Oh, no! Not my email address!

That information is supposed to be top-secret level 5 classified! Now my secret identity is blown! My loved ones are in danger!

Seroiusly, though, what's the worst-case scenario here, some extra spam emails?

Oh, no! Not my email address!

That information is supposed to be top-secret level 5 classified! Now my secret identity is blown! My loved ones are in danger!

Seroiusly, though, what's the worst-case scenario here, some extra spam emails?

Derp. I'm glad you don't suffer at all from having your email address known. Some would prefer their FirstName.LastName@gmail not be attached to their character. I don't mind giving them that right.

I'm out of this thread now. Those who are pleased to know, you're welcome. Those who inevitably react with"OMG MITHILEAKS", I'm not going to engage with because it would look too much like returning to the forums.

Actually, worst-case scenario is typing about it in this thread..most of my E-mail accounts are ghost towns, that i use exclusively for spawn E-mails. Is where junk and spawn rubbish go to die....a graveyard for internet BS.

Maybe if you could explain how this grievous oversight and negligence on CCP's part might potentially cause me more than a slight inconvenience, I might share your concern over this "threat" to my personal security.

I'm not going to enumerate the possible attacks based on having the personal details and PSN login of another player because I don't want to give anyone any ideas. Sorry if that doesn't convince you, but I'm mainly looking to advise people who feel it significant.
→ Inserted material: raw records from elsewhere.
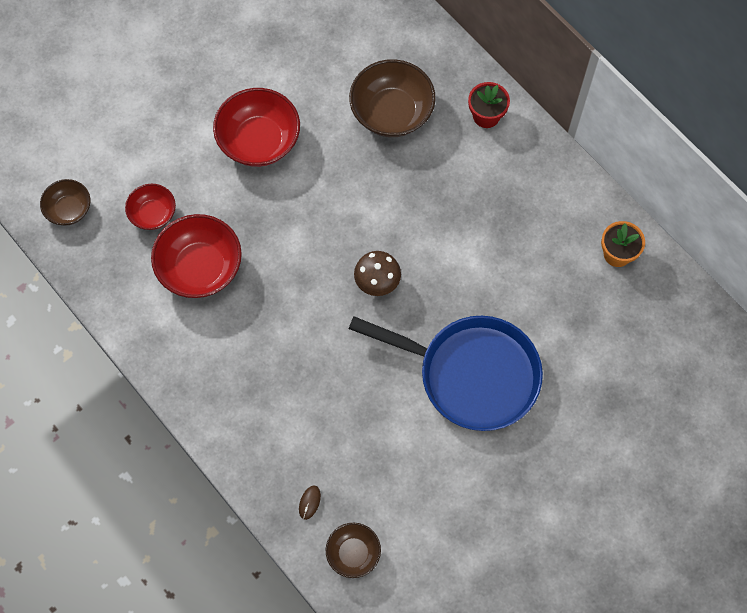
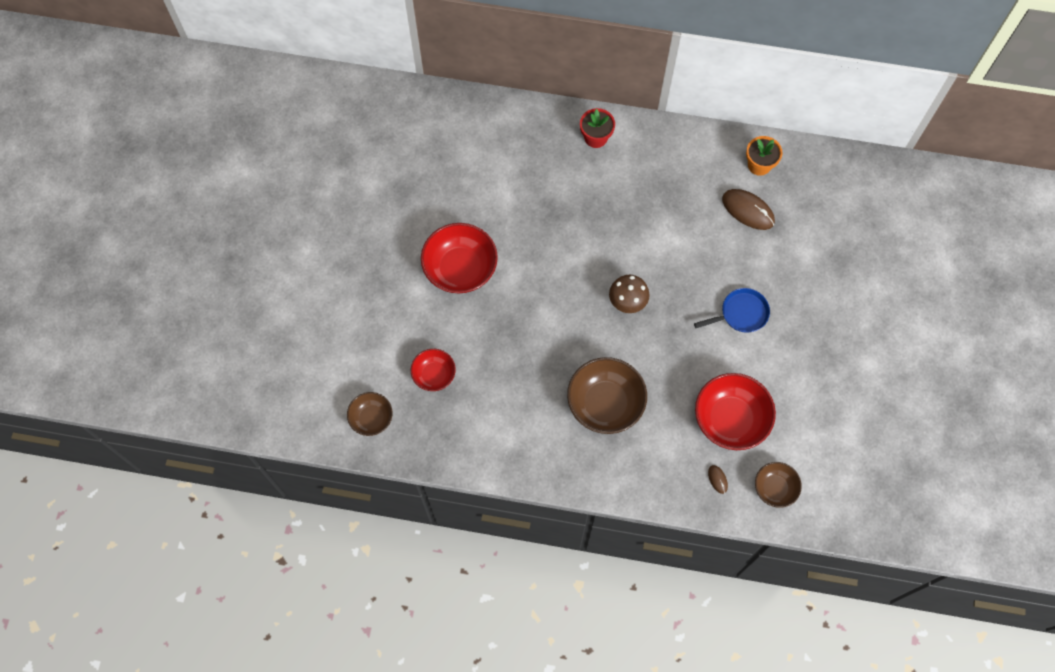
camera: 40 degrees left, 0 degrees up
(200, 268) = (501, 385): red bowl -> red bowl (730, 419)
(391, 112) = (532, 182): brown bowl -> brown bowl (605, 403)
(471, 374) = (741, 314): blue pan -> blue pan, size x0.47
(566, 287) = (748, 210): none -> brown mouse

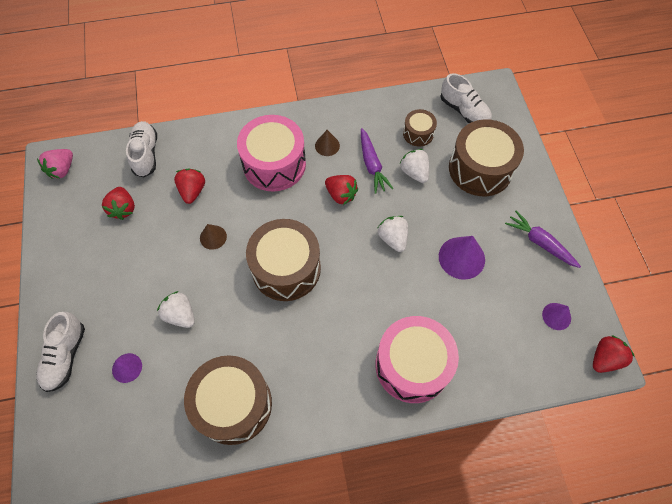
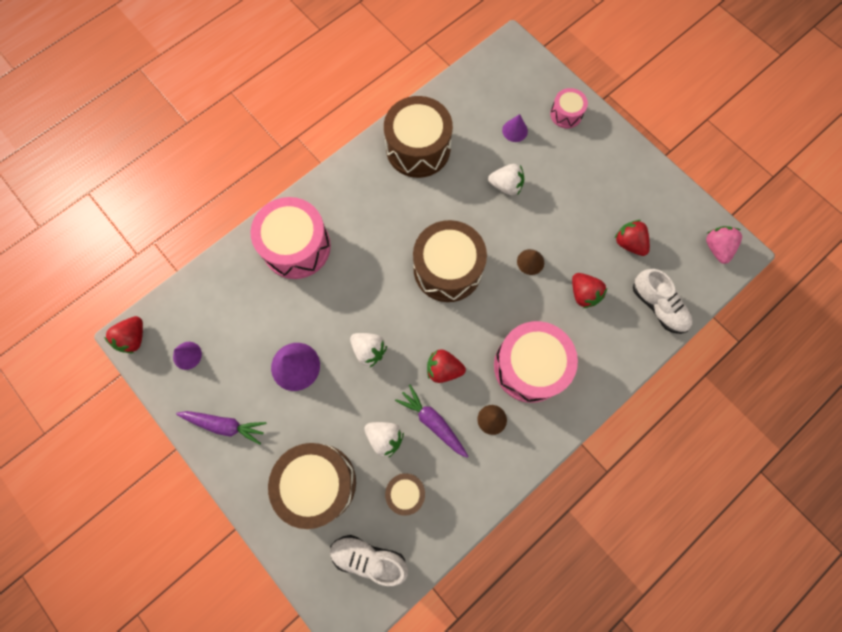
camera: 150 degrees right, 10 degrees up
(65, 356) = (566, 114): white shoe -> pink drum

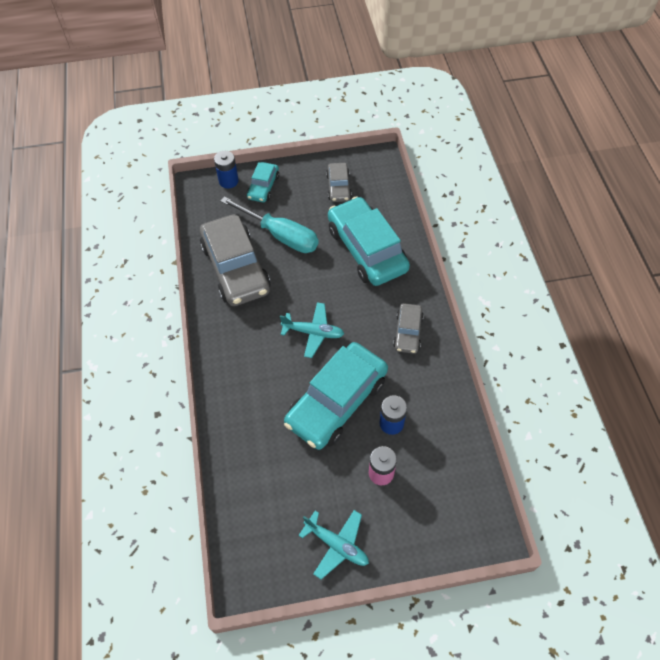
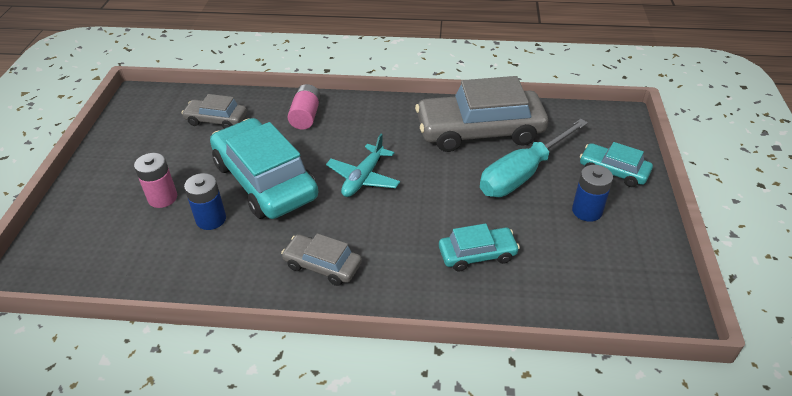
camera: 105 degrees right, 15 degrees down
(228, 181) = (626, 142): blue battery -> blue battery (587, 211)
(243, 401) = (305, 116): none -> pink battery
(336, 545) = (121, 153): turquoise plane -> none
(338, 187) = (607, 248): grey car -> grey car (216, 120)
(367, 249) = (477, 254): turquoise car -> turquoise car, size x0.50

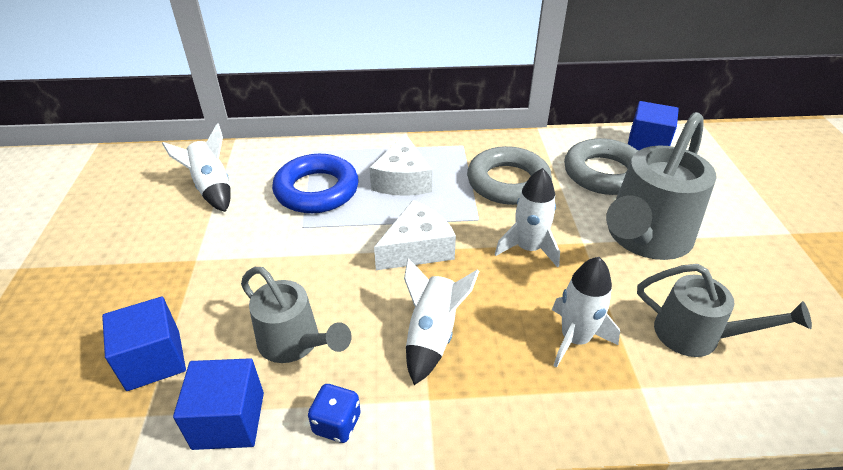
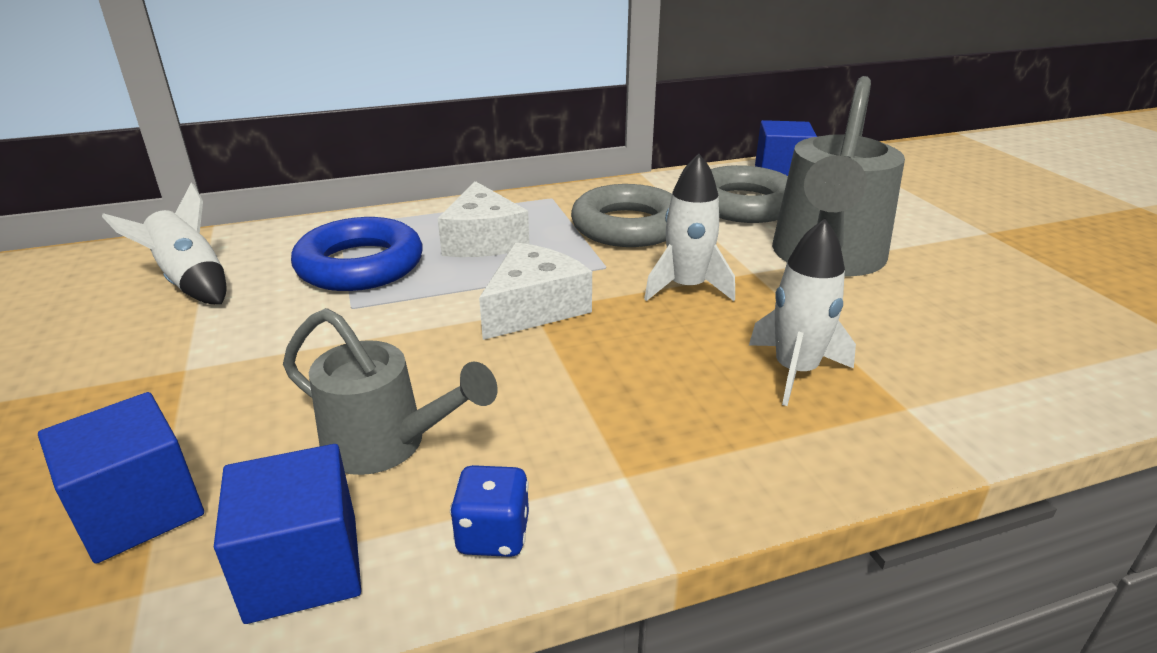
camera: 15 degrees left, 10 degrees down
(432, 335) = (597, 400): white rocket -> none
(697, 335) = (943, 342): grey watering can -> none

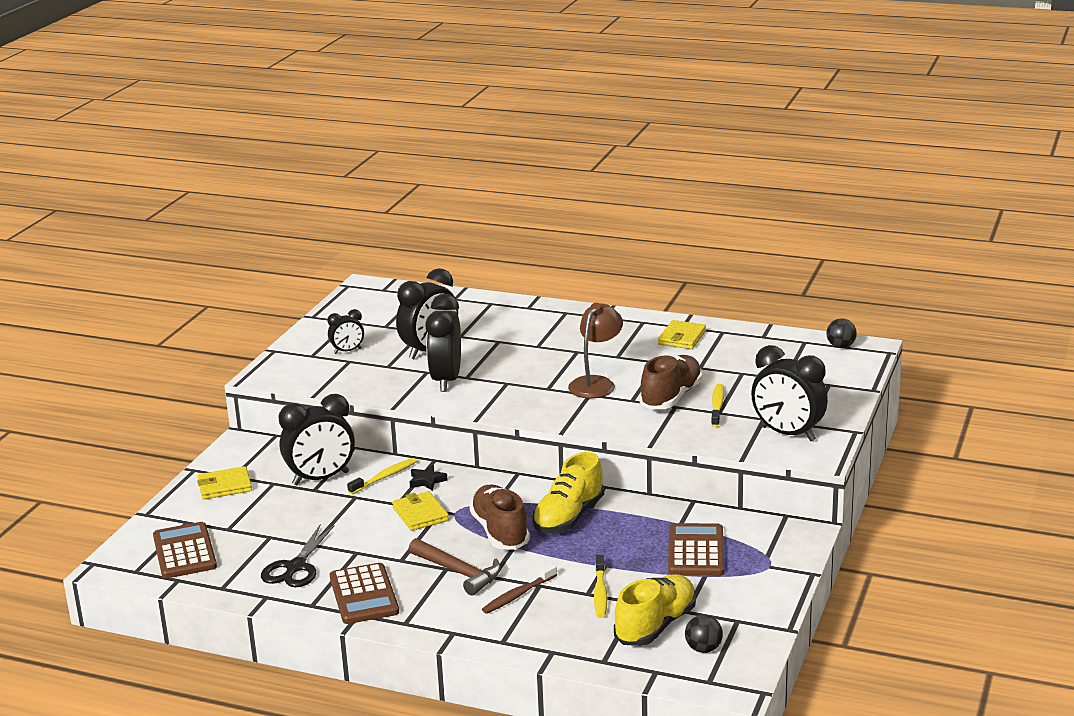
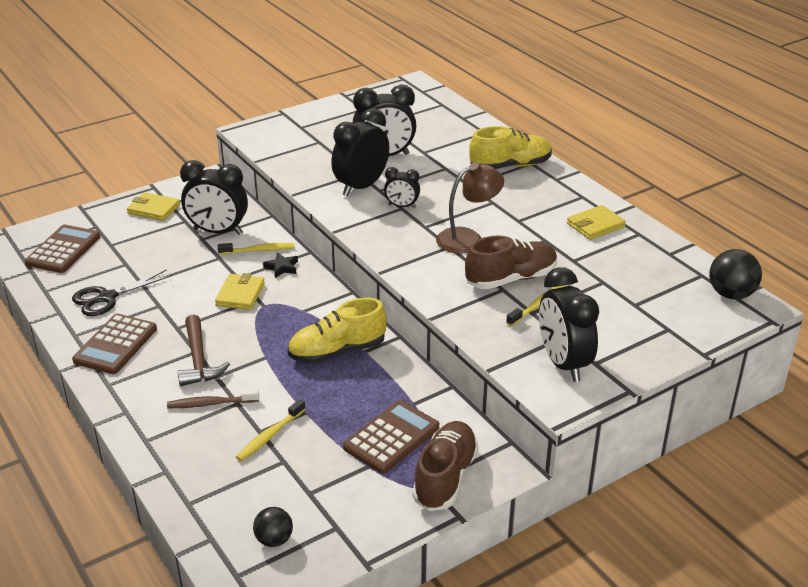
camera: 35 degrees right, 10 degrees up
(347, 351) = (329, 133): black clock -> black clock (402, 206)
(500, 532) = (272, 339): brown shoe -> brown shoe (445, 477)
(655, 626) = (268, 493): yellow shoe -> yellow shoe (510, 166)
(840, 346) = (731, 294): black ball -> black ball, size x1.54

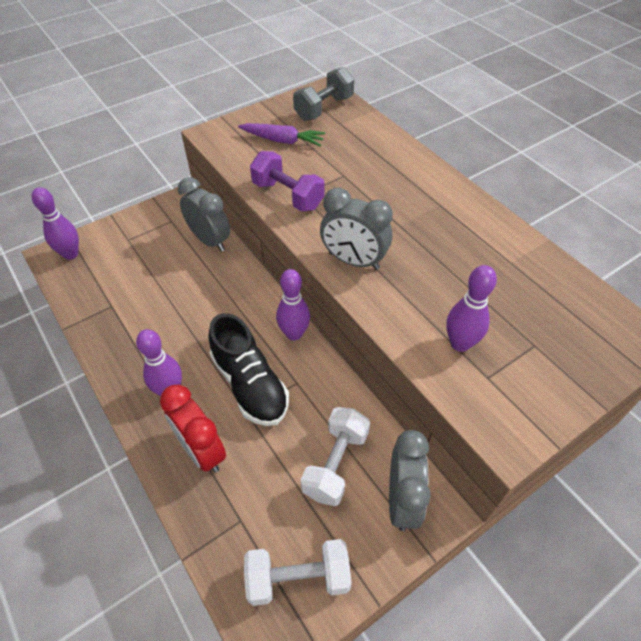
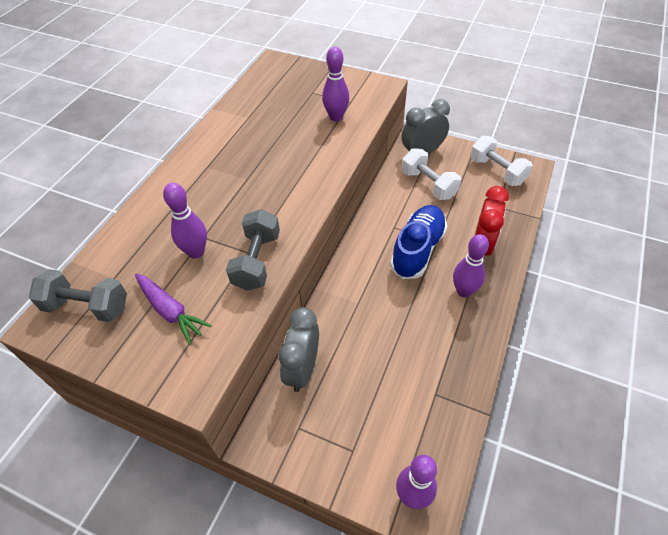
camera: 120 degrees left, 0 degrees up
(250, 384) = (417, 250): black shoe -> blue shoe
(282, 140) = (170, 311): purple carrot -> purple carrot turned 150 degrees clockwise
(288, 195) = (257, 261): purple dumbbell -> grey dumbbell
(294, 334) = (357, 249): purple bowling pin -> purple bowling pin (196, 252)
(335, 464) = (428, 184): white dumbbell -> white dumbbell turned 60 degrees clockwise
(353, 261) = (305, 186): grey clock -> none

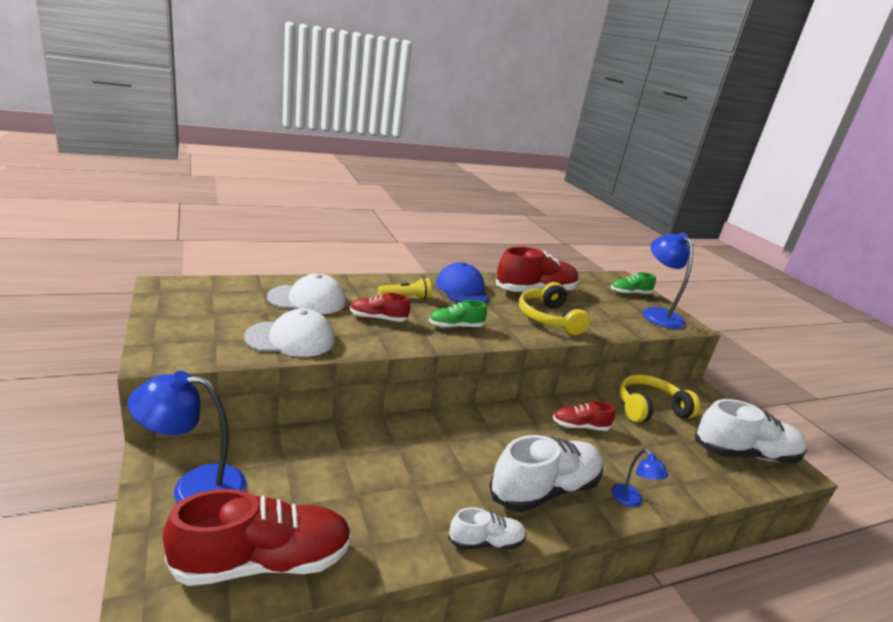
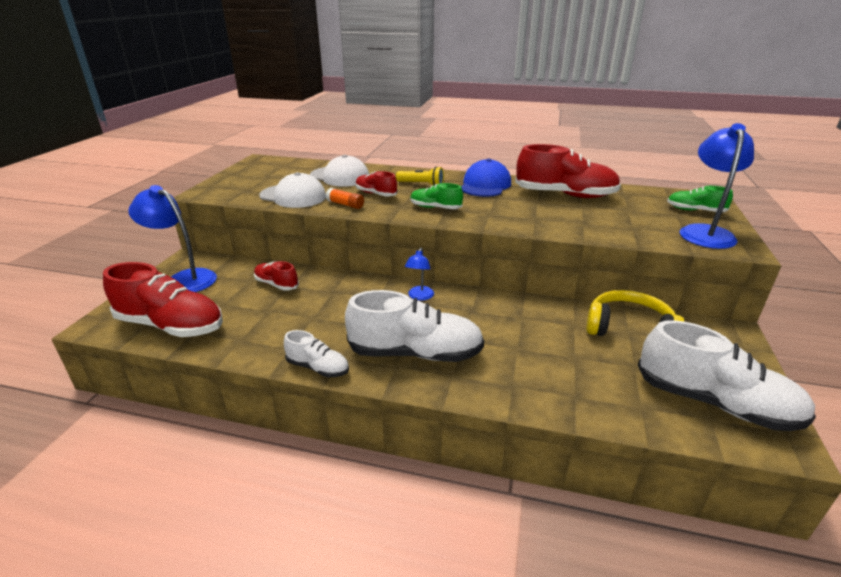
camera: 40 degrees right, 5 degrees up
(366, 339) = (345, 204): none -> orange glue stick
(549, 318) = (545, 216): yellow headphones -> none
(580, 426) = (518, 321): red shoe -> red shoe (276, 284)
(630, 500) = (492, 389): blue lamp -> blue lamp (419, 296)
I still don't understand (honestly, sorry if I'm being dense). I thought you said a person could get my email address, so where are they getting "personal details" and my login password from?

Without those, what's the worst they could do, send me emails?

How is my email address alone enough information to be in any way useful?

I still don't understand (honestly, sorry if I'm being dense). I thought you said a person could get my email address, so where are they getting "personal details" and my login password from?

Without those, what's the worst they could do, send me emails?

How is my email address alone enough information to be in any way useful?

Because one of those 100 internet sites / services you've signed up for with your email as your username has $hit security and allows you to reset your password w/o a second level of authentication. Then in that 1 site you've also input your date of birth or home address which is the authentication factor for 3 more sites which then .... etc etc etc. 15 steps later they're in a site/game that has your credit card saved on file and is susceptible to buying in-game currency which can be RMT'd or whatever.

Security breaches occur across a multitude of interconnections, often run by people other than the original source. You might split your emails but having your primary gaming email in the wild is rarely awesome.